The unlikely combination of a ballet dancer, an old Victorian house in Austin, and the myth of Confederate gold inspired much of Two Wolves Dancing. None of the American Civil War’s hidden treasures, however, have been found or confirmed to exist, including the gold Jefferson Davis supposedly hid when fleeing the Union in 1863. There is still an ongoing dispute about what happened to gold bars that vanished near Dents Run, Pennsylvania, on their way to the U.S. Mint. There is one find that may keep treasure hunting for Confederate gold alive for generations to come: The Great Kentucky Hoard. In 2023, an anonymous person using a metal detector discovered 700 Civil War-era gold coins buried in a cornfield in Kentucky. The hoard was confirmed and the coins authenticated by numismatic authorities.

As a native New Yorker who used the New York City subway system extensively, it was the stories of the hidden subway tunnels that triggered my imagination once again. While a myth of an immense hidden treasure from the turn of the 20th century does not exist in the subways of New York, there is one gem: The Subway Garnet.

In 1885, while excavating for a sewer line beneath West 35th Street, a worker dug up a massive, red-brown garnet weighing almost 10 pounds. Initially, the rock was used as a doorstop by the Department of Public Works until its identity and its value were eventually recognized by a geologist. Now, it is housed at the American Museum of Natural History.

The secrets, legends, and urban myths of the subway system are old and many.  There’s the story of the pneumatic subway, constructed in the 1860s by inventor Alfred Ely Beach, beneath Broadway. Eventually, the project was abandoned and the entrance sealed. Decades later, when building the modern subway, excavators broke through and found the abandoned railcar.

• • • •

* _Problems to solve_:
(1) Update the passage on hidden treasures and subway legends: write out again everything from "As a native" down to "of Natural History.", with "doorstop" changed to "paperweight".
(2) Answer these questions from the passage on hidden treasures and subway legends:
(a) In what year were the coins of the Great Kentucky Hoard discovered?
(b) Beneath which street was the sewer line being dug when the garnet was found?
(c) Who built the pneumatic subway beneath Broadway?
(3) Pick up the passage on hidden treasures and subway legends after its last sentence and extend it.

* _Record excerpts_:

• • • •

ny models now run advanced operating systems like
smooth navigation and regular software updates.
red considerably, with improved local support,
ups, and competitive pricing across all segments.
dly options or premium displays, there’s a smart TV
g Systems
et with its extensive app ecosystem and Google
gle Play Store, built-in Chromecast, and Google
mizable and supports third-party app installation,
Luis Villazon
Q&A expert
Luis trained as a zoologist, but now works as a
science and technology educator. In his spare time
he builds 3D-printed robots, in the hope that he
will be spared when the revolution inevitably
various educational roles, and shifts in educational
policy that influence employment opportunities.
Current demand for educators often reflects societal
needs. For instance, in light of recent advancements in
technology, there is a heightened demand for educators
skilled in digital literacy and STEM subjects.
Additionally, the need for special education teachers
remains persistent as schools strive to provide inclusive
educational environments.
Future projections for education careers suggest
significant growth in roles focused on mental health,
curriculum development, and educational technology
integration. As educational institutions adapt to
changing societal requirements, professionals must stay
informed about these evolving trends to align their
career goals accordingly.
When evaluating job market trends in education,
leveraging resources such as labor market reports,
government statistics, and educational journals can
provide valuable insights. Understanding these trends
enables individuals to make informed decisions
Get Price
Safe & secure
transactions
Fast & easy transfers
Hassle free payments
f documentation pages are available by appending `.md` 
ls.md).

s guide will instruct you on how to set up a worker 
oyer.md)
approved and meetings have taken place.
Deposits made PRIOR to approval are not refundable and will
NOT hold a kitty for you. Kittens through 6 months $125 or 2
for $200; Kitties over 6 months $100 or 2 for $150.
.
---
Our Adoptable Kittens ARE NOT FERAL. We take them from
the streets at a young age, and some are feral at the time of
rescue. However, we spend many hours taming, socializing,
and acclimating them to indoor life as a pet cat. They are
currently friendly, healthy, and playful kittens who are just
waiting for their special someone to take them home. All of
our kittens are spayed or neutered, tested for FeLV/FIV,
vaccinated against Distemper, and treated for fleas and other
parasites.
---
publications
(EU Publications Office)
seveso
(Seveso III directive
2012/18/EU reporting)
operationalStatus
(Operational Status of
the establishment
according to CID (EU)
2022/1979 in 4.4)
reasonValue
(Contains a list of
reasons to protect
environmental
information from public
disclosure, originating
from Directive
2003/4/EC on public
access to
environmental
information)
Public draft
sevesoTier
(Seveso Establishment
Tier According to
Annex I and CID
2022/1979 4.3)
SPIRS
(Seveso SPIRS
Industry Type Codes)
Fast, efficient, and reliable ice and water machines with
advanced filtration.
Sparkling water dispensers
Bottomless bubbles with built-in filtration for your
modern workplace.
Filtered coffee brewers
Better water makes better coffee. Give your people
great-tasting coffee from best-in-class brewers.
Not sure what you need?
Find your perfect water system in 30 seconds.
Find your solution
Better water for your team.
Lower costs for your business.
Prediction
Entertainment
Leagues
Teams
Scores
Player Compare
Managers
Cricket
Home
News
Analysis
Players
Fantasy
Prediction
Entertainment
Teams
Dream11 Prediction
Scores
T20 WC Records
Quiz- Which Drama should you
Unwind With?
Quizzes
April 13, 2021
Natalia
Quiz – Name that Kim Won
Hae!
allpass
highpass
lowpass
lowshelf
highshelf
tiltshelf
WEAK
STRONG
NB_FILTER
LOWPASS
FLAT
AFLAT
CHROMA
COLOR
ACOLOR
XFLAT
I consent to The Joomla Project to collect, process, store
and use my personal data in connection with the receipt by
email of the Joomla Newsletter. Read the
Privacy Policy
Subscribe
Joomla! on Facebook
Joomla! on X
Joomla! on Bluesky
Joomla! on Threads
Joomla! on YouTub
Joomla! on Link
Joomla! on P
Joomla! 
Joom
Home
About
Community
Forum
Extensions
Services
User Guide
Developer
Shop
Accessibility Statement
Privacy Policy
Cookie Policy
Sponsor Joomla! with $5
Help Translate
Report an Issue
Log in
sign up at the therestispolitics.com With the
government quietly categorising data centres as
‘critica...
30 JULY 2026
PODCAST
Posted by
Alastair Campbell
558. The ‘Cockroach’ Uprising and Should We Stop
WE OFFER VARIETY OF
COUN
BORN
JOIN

• • • •

* _Task-by-task results_:
(1)
As a native New Yorker who used the New York City subway system extensively, it was the stories of the hidden subway tunnels that triggered my imagination once again. While a myth of an immense hidden treasure from the turn of the 20th century does not exist in the subways of New York, there is one gem: The Subway Garnet.

In 1885, while excavating for a sewer line beneath West 35th Street, a worker dug up a massive, red-brown garnet weighing almost 10 pounds. Initially, the rock was used as a paperweight by the Department of Public Works until its identity and its value were eventually recognized by a geologist. Now, it is housed at the American Museum of Natural History.

(2)
(a) 2023
(b) West 35th Street
(c) Alfred Ely Beach

(3)
The abandoned City Hall station, opened in 1904, was considered the crown jewel of the first subway line. It was closed in 1945 due to its sharp curve and low ridership, but myths of its secrets persist. Today, riders on the Number 6 train can sometimes catch a glimpse of the ornate station as the train turns around. Then there’s Track 61.

Now abandoned, Track 61 lies beneath Grand Central Terminal, running to the Waldorf Astoria Hotel. President Franklin D. Roosevelt’s custom five-car train platformed there, allowing him to enter and exit the hotel discreetly, keeping his paralysis out of public view.

And what would Urban legends and myths be without the Mole People: Dwellers who created shantytowns in abandoned tunnels. And ghost stories are a must, and so are ghost trains. Rumors persist of a phantom train that can sometimes be seen in the Astor Place station. One theory suggests the ghost train is the private car, called the Mineola, of August Belmont Jr., the financier of the first subway line, who used it to transport guests to his racetrack. Ghostly pets also have their place in the underground. Due to its connection with FDR and his dog, Fala, legends claim that the terrier’s ghost still haunts Track 61, where the dog used to accompany its master. 

And so with all of these histories, stories, and myths in a nation that hasn’t been in existence for quite 250 years, how much more can we imagine from ancient empires?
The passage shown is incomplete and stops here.